That is definitely not a detachment disorder, Bruce thinks. There is no possible way that an omega with a detachment disorder just went into full feral drop over a pup at first sight.
Or possibly first sound, he's realizing.
Bruce is perfectly aware that omegas can feral-bond with distressed pups whether they mean to or not, but he's never seen it happen this fast outside of a warzone or a natural disaster. He's heard hearsay and read studies about particularly compatible sets that have done it under less stressful circumstances, but distressed and starving pup or not, he wouldn't have even expected a human omega to be capable of bonding with a Kryptonian pup like that.
Or at all, frankly. Deliberately created and carefully cultivated pack bonds are one thing, but . . .

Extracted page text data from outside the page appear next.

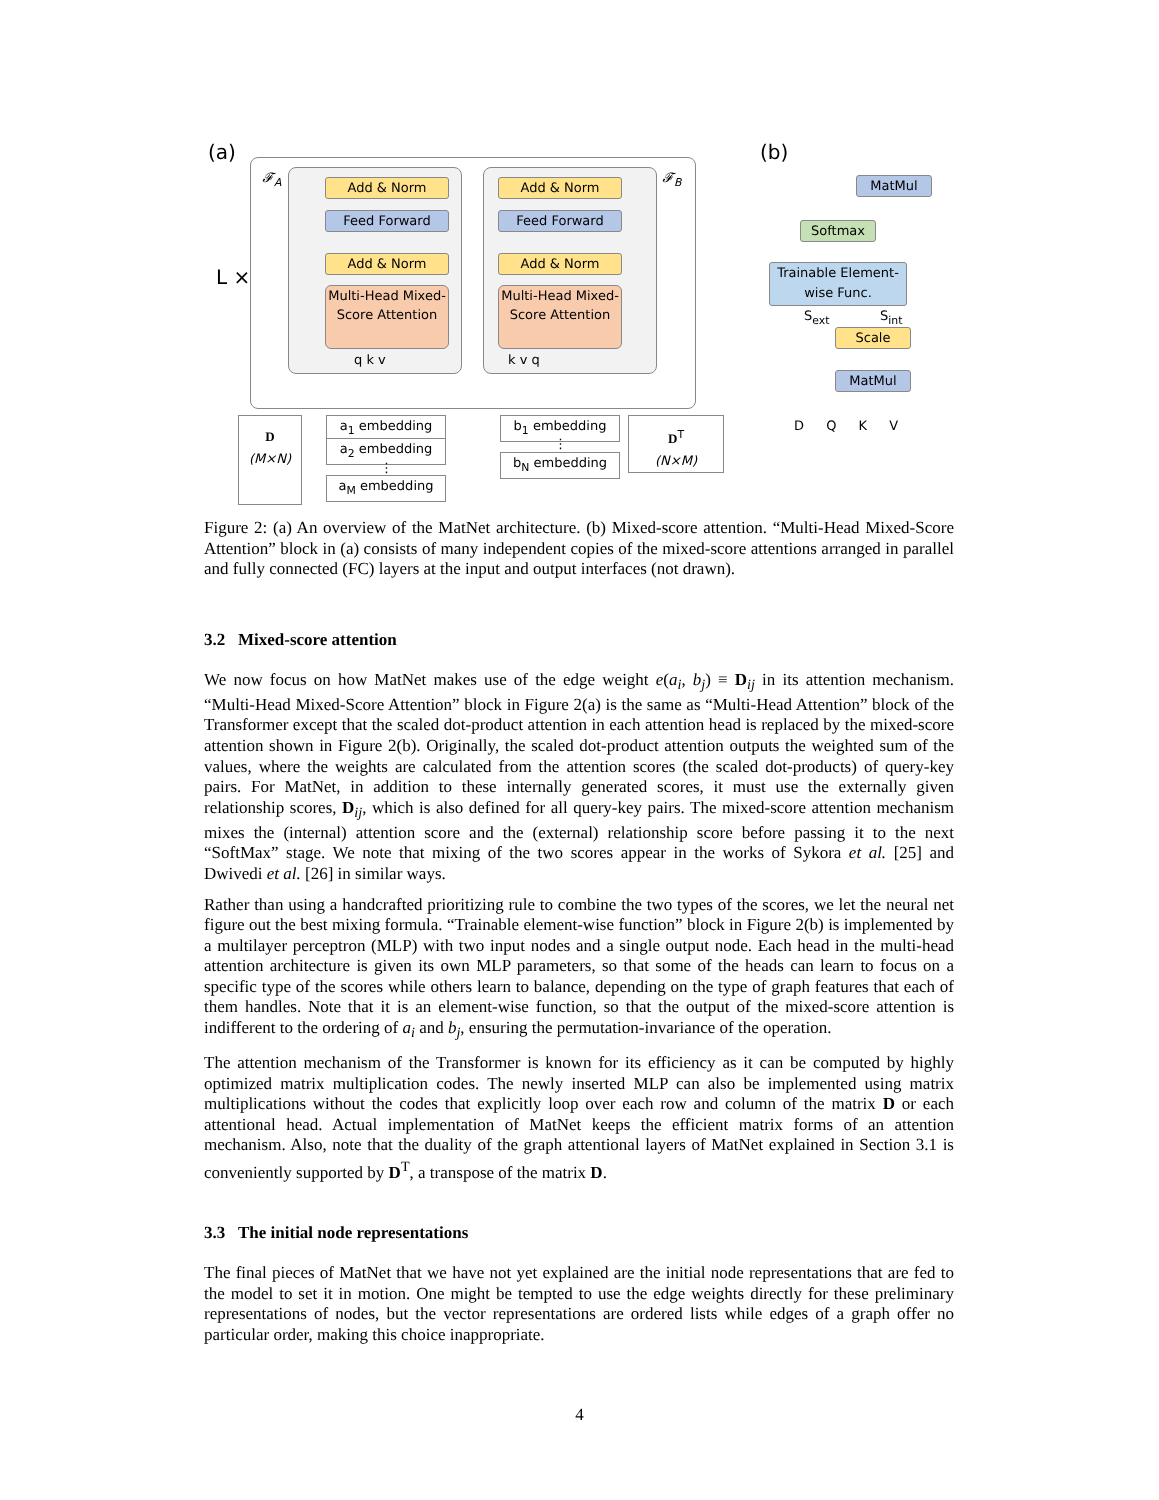(a)
𝓕<sub>A</sub> 𝓕<sub>B</sub>
L ×
Add & Norm
Feed Forward
Add & Norm
Multi-Head Mixed-Score Attention
q k v
Add & Norm
Feed Forward
Add & Norm
Multi-Head Mixed-Score Attention
k v q
D
(M×N)
a<sub>1</sub> embedding
a<sub>2</sub> embedding
⋮
a<sub>M</sub> embedding
b<sub>1</sub> embedding
⋮
b<sub>N</sub> embedding
D<sup>T</sup>
(N×M)
(b)
MatMul
Softmax
Trainable Element-wise Func.
S<sub>ext</sub> S<sub>int</sub>
Scale
MatMul
D Q K V
Figure 2: (a) An overview of the MatNet architecture. (b) Mixed-score attention. “Multi-Head Mixed-Score Attention” block in (a) consists of many independent copies of the mixed-score attentions arranged in parallel and fully connected (FC) layers at the input and output interfaces (not drawn).
3.2 Mixed-score attention
We now focus on how MatNet makes use of the edge weight e(a<sub>i</sub>, b<sub>j</sub>) ≡ D<sub>ij</sub> in its attention mechanism. “Multi-Head Mixed-Score Attention” block in Figure 2(a) is the same as “Multi-Head Attention” block of the Transformer except that the scaled dot-product attention in each attention head is replaced by the mixed-score attention shown in Figure 2(b). Originally, the scaled dot-product attention outputs the weighted sum of the values, where the weights are calculated from the attention scores (the scaled dot-products) of query-key pairs. For MatNet, in addition to these internally generated scores, it must use the externally given relationship scores, D<sub>ij</sub>, which is also defined for all query-key pairs. The mixed-score attention mechanism mixes the (internal) attention score and the (external) relationship score before passing it to the next “SoftMax” stage. We note that mixing of the two scores appear in the works of Sykora et al. [25] and Dwivedi et al. [26] in similar ways.
Rather than using a handcrafted prioritizing rule to combine the two types of the scores, we let the neural net figure out the best mixing formula. “Trainable element-wise function” block in Figure 2(b) is implemented by a multilayer perceptron (MLP) with two input nodes and a single output node. Each head in the multi-head attention architecture is given its own MLP parameters, so that some of the heads can learn to focus on a specific type of the scores while others learn to balance, depending on the type of graph features that each of them handles. Note that it is an element-wise function, so that the output of the mixed-score attention is indifferent to the ordering of a<sub>i</sub> and b<sub>j</sub>, ensuring the permutation-invariance of the operation.
The attention mechanism of the Transformer is known for its efficiency as it can be computed by highly optimized matrix multiplication codes. The newly inserted MLP can also be implemented using matrix multiplications without the codes that explicitly loop over each row and column of the matrix D or each attentional head. Actual implementation of MatNet keeps the efficient matrix forms of an attention mechanism. Also, note that the duality of the graph attentional layers of MatNet explained in Section 3.1 is conveniently supported by D<sup>T</sup>, a transpose of the matrix D.
3.3 The initial node representations
The final pieces of MatNet that we have not yet explained are the initial node representations that are fed to the model to set it in motion. One might be tempted to use the edge weights directly for these preliminary representations of nodes, but the vector representations are ordered lists while edges of a graph offer no particular order, making this choice inappropriate.
4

Lor chirps, the sound still a little quiet and fragile, a little weak, but also undeniably hopeful, and Carl gives him a low, rumbly purr in reply and yanks up his inconveniently-cut T-shirt to expose his chest with no trace of hesitation or modesty. He's already leaking sweetly-scented milk, already adjusting his grip on Lor to let the pup get at his chest as easily and comfortably as possible, and Lor latches without a moment's hesitation and immediately starts to nurse.
And then Lor purrs. Carl just watches him with undeniable adoration, still paying no attention whatsoever to anyone else in the room.
Alright, then, Bruce thinks carefully.
Well, that just happened.
"Thought you didn't like kids, Carl?" he inquires casually, putting on an easy grin, and Carl finally seems to come up enough to remember that the rest of them exist, though he still doesn't actually take his eyes off Lor.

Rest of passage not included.